● WHAT THE TASK ASKS
Look through the data below and, wherever a line carries the word "Courtyard", please copy that line.

*** SUPPLIED DATA Section Begins ***

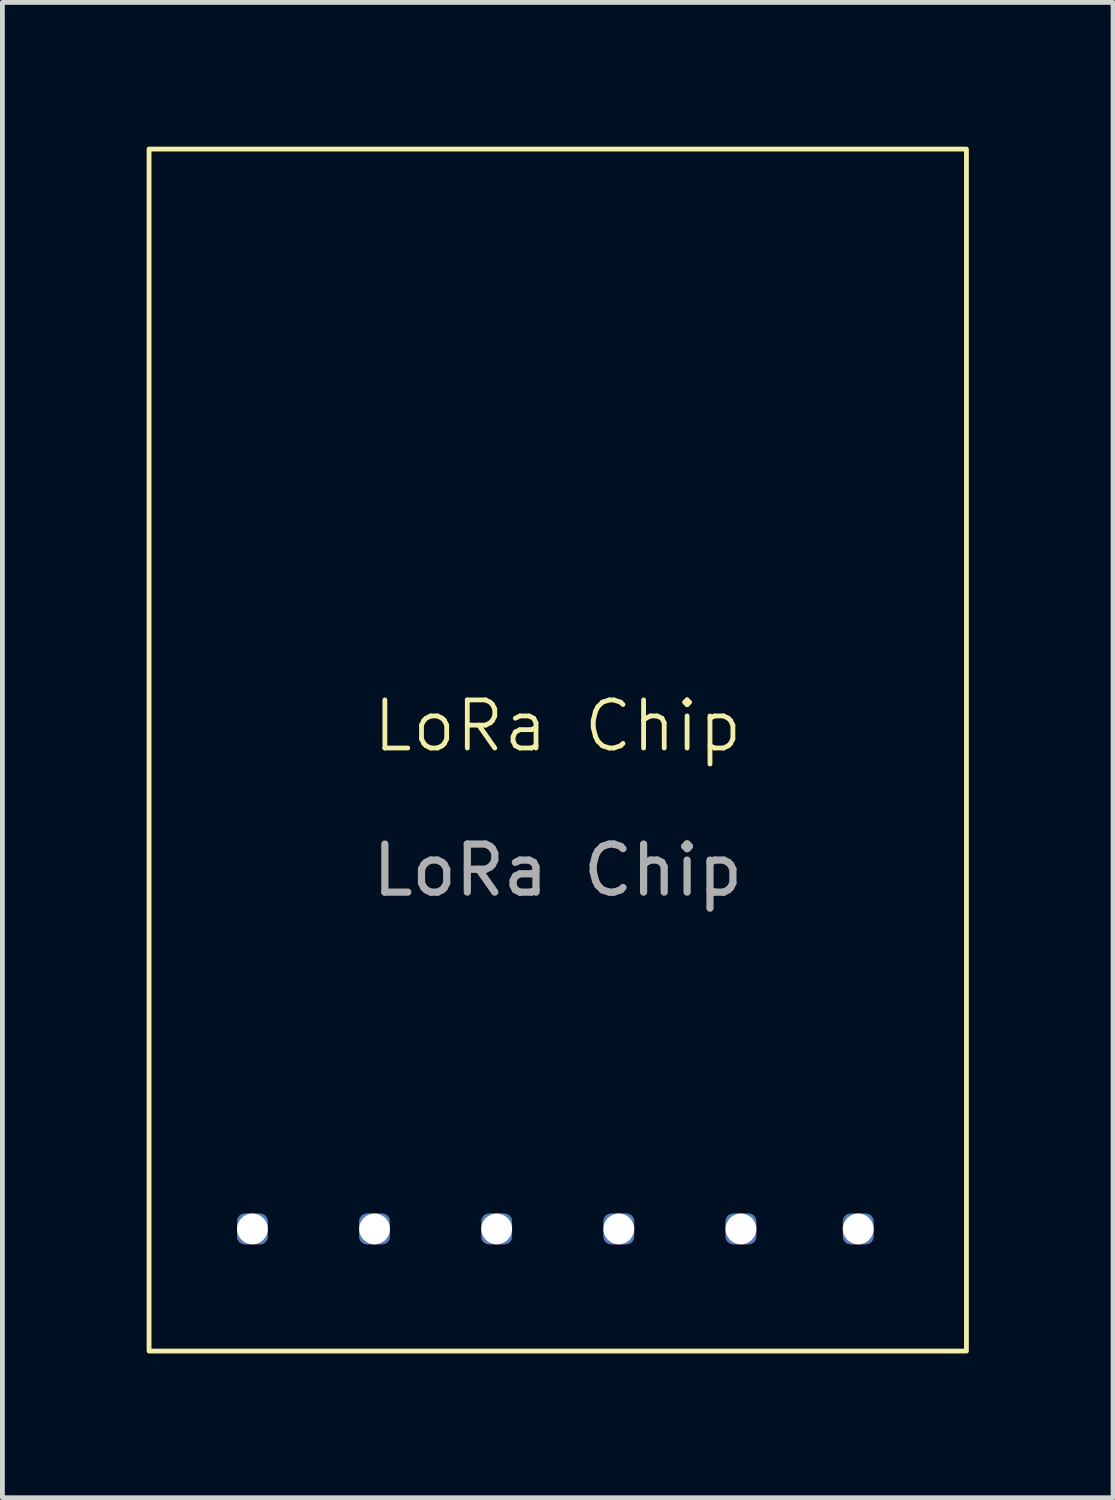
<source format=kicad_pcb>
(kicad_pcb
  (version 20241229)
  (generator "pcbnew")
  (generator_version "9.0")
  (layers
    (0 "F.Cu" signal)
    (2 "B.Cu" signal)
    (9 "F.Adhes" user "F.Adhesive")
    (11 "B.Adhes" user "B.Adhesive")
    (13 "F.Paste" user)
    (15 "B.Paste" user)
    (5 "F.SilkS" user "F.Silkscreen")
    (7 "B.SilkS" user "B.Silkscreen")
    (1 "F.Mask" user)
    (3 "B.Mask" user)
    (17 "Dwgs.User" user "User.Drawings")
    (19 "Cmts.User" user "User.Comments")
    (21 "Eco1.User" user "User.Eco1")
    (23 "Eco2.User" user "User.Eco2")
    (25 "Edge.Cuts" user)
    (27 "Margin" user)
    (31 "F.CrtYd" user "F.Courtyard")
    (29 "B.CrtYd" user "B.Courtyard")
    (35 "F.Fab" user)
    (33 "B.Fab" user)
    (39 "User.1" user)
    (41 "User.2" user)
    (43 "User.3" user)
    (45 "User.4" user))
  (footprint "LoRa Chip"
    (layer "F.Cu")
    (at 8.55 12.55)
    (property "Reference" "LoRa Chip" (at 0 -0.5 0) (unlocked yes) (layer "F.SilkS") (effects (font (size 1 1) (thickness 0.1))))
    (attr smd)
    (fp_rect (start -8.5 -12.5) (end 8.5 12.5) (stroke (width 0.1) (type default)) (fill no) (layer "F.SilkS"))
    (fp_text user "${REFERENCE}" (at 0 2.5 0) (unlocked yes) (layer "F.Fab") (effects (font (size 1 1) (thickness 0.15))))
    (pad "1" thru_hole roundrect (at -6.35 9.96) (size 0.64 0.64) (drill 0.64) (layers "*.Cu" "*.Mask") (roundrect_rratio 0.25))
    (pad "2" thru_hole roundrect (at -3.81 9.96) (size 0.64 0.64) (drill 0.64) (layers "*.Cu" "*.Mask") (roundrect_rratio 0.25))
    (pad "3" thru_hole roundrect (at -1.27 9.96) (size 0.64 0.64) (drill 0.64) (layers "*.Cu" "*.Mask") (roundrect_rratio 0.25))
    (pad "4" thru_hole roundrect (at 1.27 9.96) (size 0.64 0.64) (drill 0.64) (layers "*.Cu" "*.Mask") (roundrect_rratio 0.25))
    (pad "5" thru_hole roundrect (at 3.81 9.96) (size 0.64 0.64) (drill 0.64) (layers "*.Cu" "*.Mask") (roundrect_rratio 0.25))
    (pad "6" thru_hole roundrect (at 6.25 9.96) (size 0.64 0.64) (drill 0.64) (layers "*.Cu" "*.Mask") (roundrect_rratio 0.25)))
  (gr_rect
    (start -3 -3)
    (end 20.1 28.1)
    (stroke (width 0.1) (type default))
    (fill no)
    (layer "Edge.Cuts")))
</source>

*** SUPPLIED DATA Section Ends ***

● FINAL ANSWER
    (31 "F.CrtYd" user "F.Courtyard")
    (29 "B.CrtYd" user "B.Courtyard")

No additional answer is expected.